The model is the first method that can be used to simultaneously evaluate the reliability of two types of transistors essential for so-called CMOS computer chips, the most common type of integrated circuits in use today. The two types of transistors degrade differently over time, and the model is able to relate these two different classes of degradation simultaneously.

"It is the first single tool for accurately predicting how new designs for both types of transistors will degrade over time," said Ashraf Alam, a professor of electrical and computer engineering at Purdue.

The degradation revolves around bonds between atoms of hydrogen and silicon at the interface between silicon and silicon dioxide. Specifically, the mathematical model enables researchers to see the rates at which these hydrogen bonds in the two types of transistors will break over time. The breaking bonds are directly related to a transistor's long-term reliability. Because hydrogen bonds break differently in the two types of transistors, separate models have been required in conventional testing for new designs.

"This testing requires a huge amount of resources, costing companies millions of dollars annually," Alam said. "If you could explain both within the same framework, then you could cut down significantly on the number of measurements required to characterize the performance of the transistors."

Findings about the new model will be detailed in a research paper to be presented Dec. 13 during the 50th annual IEEE International Electron Devices Meeting, sponsored by the Institute of Electrical and Electronics Engineers, in San Francisco. The paper was written by Alam and Purdue engineering doctoral student Haldun Kufluoglu.

"A major goal of reliability models is to predict how well electronic components will work perhaps 10 years after they are manufactured," Alam said. "In order to do that, you first need to be able to understand the devices very well so that you can extrapolate how reliable they will be in the future.

"You need to understand the details of how the device operates and how various materials behave over time so that you can see how the different chemical bonds will gradually break and how the integrated circuit will gradually lose its function. For a multibillion dollar electronics industry, that knowledge has huge implications."

Bonds between silicon and hydrogen are critical to the proper performance of transistors.

"Even for the tiniest transistor today, there are perhaps thousands of these silicon-hydrogen bonds," Kufluoglu said. "These bonds gradually break. Initially, it doesn't matter because there are so many of these bonds. But over a period of time, when lots of them begin to break, the different transistors within an integrated circuit start getting out of synch."

CMOS, or complementary metal oxide semiconductor chips, are made of PMOS and NMOS transistors, both of which are essential for CMOS integrated circuits.

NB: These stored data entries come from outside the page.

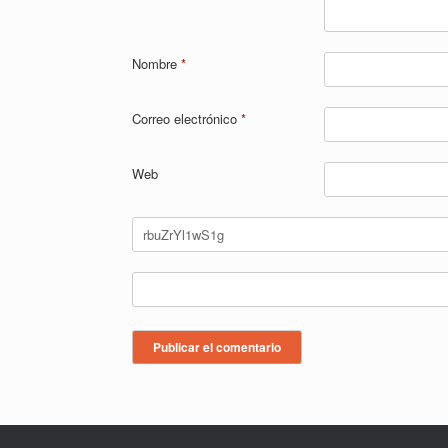
Nombre
*
Correo electrónico
*
Web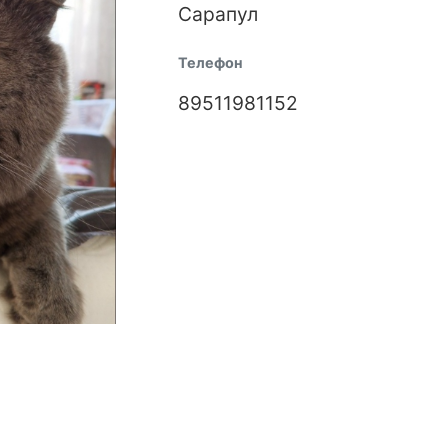
Сарапул
Телефон
89511981152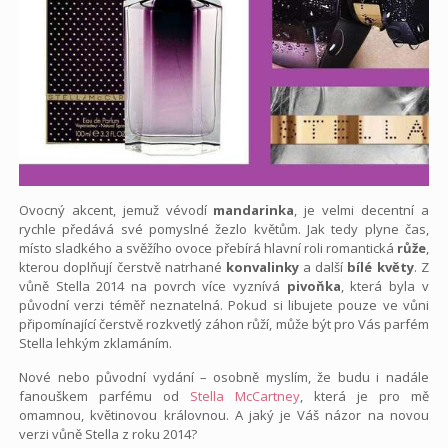
Ovocný akcent, jemuž vévodí
mandarinka
, je velmi decentní a
rychle předává své pomyslné žezlo květům. Jak tedy plyne čas,
místo sladkého a svěžího ovoce přebírá hlavní roli romantická
růže
,
kterou doplňují čerstvě natrhané
konvalinky
a další
bílé květy
. Z
vůně Stella 2014 na povrch více vyznívá
pivoňka
, která byla v
původní verzi téměř neznatelná. Pokud si libujete pouze ve vůni
připomínající čerstvě rozkvetlý záhon růží, může být pro Vás parfém
Stella lehkým zklamáním.
Nové nebo původní vydání – osobně myslím, že budu i nadále
fanouškem parfému od
Stella McCartney
, která je pro mě
omamnou, květinovou královnou. A jaký je Váš názor na novou
verzi vůně Stella z roku 2014?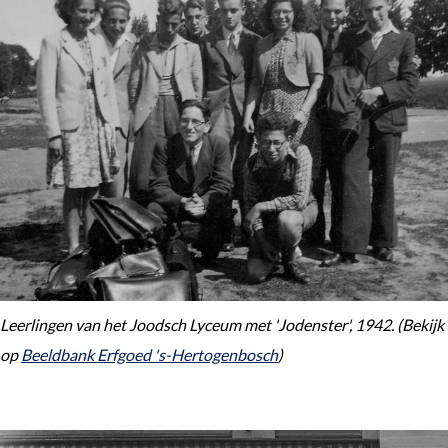
Leerlingen van het Joodsch Lyceum met 'Jodenster', 1942. (Bekijk
op
Beeldbank Erfgoed 's-Hertogenbosch
)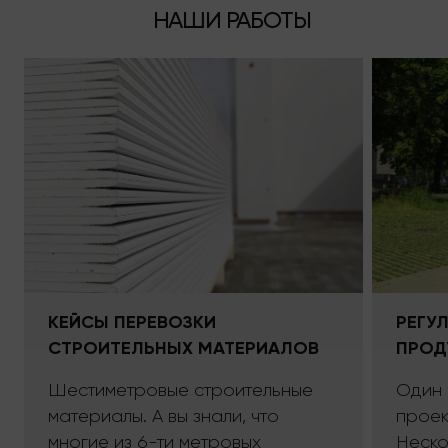
НАШИ РАБОТЫ
КЕЙСЫ ПЕРЕВОЗКИ
РЕГУ
СТРОИТЕЛЬНЫХ МАТЕРИАЛОВ
ПРОД
Шестиметровые строительные
Один 
материалы. А вы знали, что
проект
многие из 6-ти метровых
Неско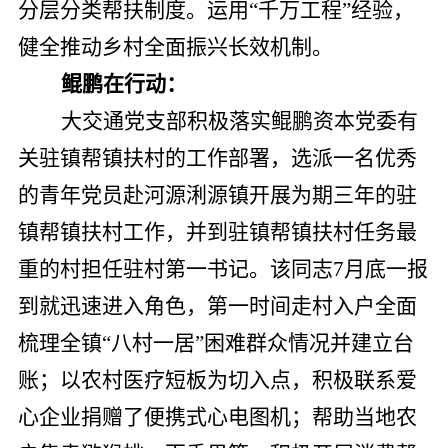
分层分类帮扶制度。运用“千万工程”经验，
健全推动乡村全面振兴长效机制。
鲲鹏在行动：
大交通党支部积极落实鲲鹏资本党委有
关驻镇帮镇扶村的工作部署，选派一名优秀
的青年党员赴河源浰
源镇开展为期三年的驻
镇帮镇扶村工作，并到驻镇帮镇扶村任务最
重的村担任驻村第一书记。该同志7月底一报
到就迅速进入角色，第一时间走村入户全面
梳理全镇“八村一居”困难群众情况并建立台
账；以农村医疗短板为切入点，积极联系爱
心企业捐赠了便携式心电图机；帮助当地农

Integrated circuits inside computers contain equal parts of PMOS (positive polarity) and NMOS (negative polarity) transistors.

"The important point is that the mechanisms by which the silicon-hydrogen bonds break are different for these two types of transistors," Alam said. "And that is why, for the past 30 years, we have treated these processes with separate models, because we didn't know how to put them in a common framework, or a common language, mathematically."

The paper describes the underlying mechanism for the breaking bonds in the two types of transistors, he said.

The model not only describes the rate at which the silicon-hydrogen bonds break, but also how they "repair" themselves.

"If you don't use your computer for some period of time, say 24 hours, gradually the hydrogen that went away will diffuse back and combine with silicon to make the bond whole again," Alam said. "Researchers already knew the rates at which the broken bonds are made whole again, but because these rates are much different in the PMOS and NMOS transistors, there was no model that could explain both simultaneously."

The bonds repair themselves much faster in PMOS transistors than in NMOS transistors, he said.

The new model will likely be particularly useful to test the reliability of designs for silicon-based chips that use nanotechnology to create smaller and more compact transistors than exist in today's integrated circuits, Alam said.